Estimating color-concept associations from image statistics

In this study, we developed a new approach for estimating color-concept associations. Building on prior studies that used images downloaded from Google Images, we provide new insights into effectively estimating distributions of human color-concept associations across CIELAB color space. Specifically, we evaluated several methods for filtering the raw pixel content of the images in order to best predict color-concept associations obtained from human ratings. The most effective method extracted colors using a combination of cylindrical sectors in color space and color categories.

We demonstrate that our approach can accurately predict average human color-concept associations for different fruits using only a small set of images.

This repo consists of the image dataset, jupyter notebooks, matlab scripts and data files required to predict the color-concept associations using the cylindrical sectors and color categories as features. This repo also contains additional notebooks used for analysis.

Usability

The repo can be used and replicated in two different scenarios:

To reproduce the research study to predict color-concept associations of our fruit concepts using our trained fruit model described in the paper.
To predict color-concept associations of new concepts with new set of test images and colors using our trained model.

Dependencies

Python package for downloading Google images for a set of concepts. (Link to Github Repo)

Jupyter notebook All Python code is written in Jupyter notebooks.
Scikit-Image for image processing in Python.
$ conda install -c conda-forge scikit-image (using Anaconda)
Scikit-learn $ conda install scikit-learn
MATLAB Engine API for Python
Color Categorization module for classifying each pixel as one of the focal color names.

Input Files and Directories

Downloads
Folder containing the image dataset with specific type of image like 'top', 'cartoon' and 'photo'. Inside these folders are the folders containing the specific concept images.
LAB.csv
A csv file of color coordinates in LAB space.
RGB.csv
A csv file of color coordinates in RGB space.
Category.csv
A csv file of the color category of chosen colors.
data.csv
A csv file containing the true color-concept association ratings from humans.
TestScripts
Folder containing the input color data, human ratings and supporting MATLAB scripts of the test concepts of our study.

Output

The output of this study is the predicted color-concept association ratings which can be further used to assign visually separable and semantic colors to different concepts. One of the sample predicted ratings can be seen in Exp1_ErrCorrFrom3ModelsTOP50.ipynb

The ratings of all the fruit concepts w.r.t every UW-58 color from Exp 1, Exp 2 and the Lin et al method along with the true human color-concept association ratings obtained from 55 participants is in the RatingsAllMethods.csv file.
The ratings of all the test concepts w.r.t every BCP-37 color from Exp3 is in the RatingsTestConcepts.csv file.

Implementation

To replicate the research study:

Download the entire repository or clone it to your own github.
The entire image dataset is in the downloads folder and most data files are present as csv and excel spreadsheets in the downloaded repo. To replicate the study, you need not run code to get these data files. This step will involve running code if you wish to get features for new concepts. We extract features from the given set of images in this step.
Notebooks with title getFeatures_* can be referenced to see how features are extracted.

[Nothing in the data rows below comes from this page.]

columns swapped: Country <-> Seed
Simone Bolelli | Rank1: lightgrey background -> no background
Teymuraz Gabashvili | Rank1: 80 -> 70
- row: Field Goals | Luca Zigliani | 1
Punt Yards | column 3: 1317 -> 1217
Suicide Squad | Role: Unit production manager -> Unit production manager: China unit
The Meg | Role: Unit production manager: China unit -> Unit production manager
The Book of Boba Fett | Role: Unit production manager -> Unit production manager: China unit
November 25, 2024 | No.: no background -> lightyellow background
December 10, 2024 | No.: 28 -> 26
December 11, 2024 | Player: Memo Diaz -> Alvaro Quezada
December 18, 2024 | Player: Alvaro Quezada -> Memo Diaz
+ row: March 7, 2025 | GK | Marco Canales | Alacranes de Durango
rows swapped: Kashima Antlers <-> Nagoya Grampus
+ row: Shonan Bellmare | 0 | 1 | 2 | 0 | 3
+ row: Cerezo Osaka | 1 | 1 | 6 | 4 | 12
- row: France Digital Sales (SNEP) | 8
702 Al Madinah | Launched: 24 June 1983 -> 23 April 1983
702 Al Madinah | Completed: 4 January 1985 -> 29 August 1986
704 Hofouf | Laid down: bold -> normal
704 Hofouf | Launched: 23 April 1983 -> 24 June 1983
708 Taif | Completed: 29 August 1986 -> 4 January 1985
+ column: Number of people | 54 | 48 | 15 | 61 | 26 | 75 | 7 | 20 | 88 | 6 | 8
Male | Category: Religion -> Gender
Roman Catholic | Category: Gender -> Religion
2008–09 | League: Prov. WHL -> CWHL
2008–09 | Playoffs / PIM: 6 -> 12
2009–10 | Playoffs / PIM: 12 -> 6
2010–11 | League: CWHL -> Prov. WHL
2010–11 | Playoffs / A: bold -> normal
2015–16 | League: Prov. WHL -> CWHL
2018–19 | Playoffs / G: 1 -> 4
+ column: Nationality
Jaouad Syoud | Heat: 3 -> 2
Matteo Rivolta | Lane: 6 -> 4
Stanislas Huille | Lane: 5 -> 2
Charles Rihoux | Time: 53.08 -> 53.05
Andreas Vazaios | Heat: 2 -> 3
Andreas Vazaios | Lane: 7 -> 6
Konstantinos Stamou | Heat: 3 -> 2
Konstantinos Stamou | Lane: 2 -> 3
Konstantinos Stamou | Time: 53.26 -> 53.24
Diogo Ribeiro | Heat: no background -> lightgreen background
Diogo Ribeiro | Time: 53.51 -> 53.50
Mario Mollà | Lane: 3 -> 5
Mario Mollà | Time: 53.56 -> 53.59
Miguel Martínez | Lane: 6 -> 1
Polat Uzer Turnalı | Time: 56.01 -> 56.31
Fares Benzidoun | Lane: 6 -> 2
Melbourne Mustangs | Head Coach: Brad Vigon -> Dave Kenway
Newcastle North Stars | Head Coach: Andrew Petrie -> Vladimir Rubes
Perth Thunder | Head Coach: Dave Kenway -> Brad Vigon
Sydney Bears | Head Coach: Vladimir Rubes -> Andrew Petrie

Exp 1A, 1B and 1C (For top 50 images of concepts obtained from Google)

Detailed analysis of the number of features to be used for three models and what those features should be, from an array of features obtained from top 50 images, are in the jupyter notebooks AnalysisI (Ball), AnalysisII (Sector) and AnalysisIII( Sector + Category). This analysis includes which features are important to a specific model.
Using the specific features obtained from step 3, the predictions using Linear Regression are obtained in notebooks with title Exp1_ErrCorrFrom3ModelsTOP50.ipynb. These notebooks use the four chosen features from the previously step 3. notebooks and determine how the predicted ratings differ from the actual ratings using squared error and correlation.
Here, we also conclude that using 'Sector+Category' features best fit the prediction model. Table 1 in the paper describes the specific values used for selected features

Exp 2: Prediction models with different image types

To test the hypothesis that a model that accurately estimates humanlike color-concept association ratings will perform as well for natural images as it does for humanmade illustrations, we tested two new image sets for each fruit, one of photographs and one of cartoons.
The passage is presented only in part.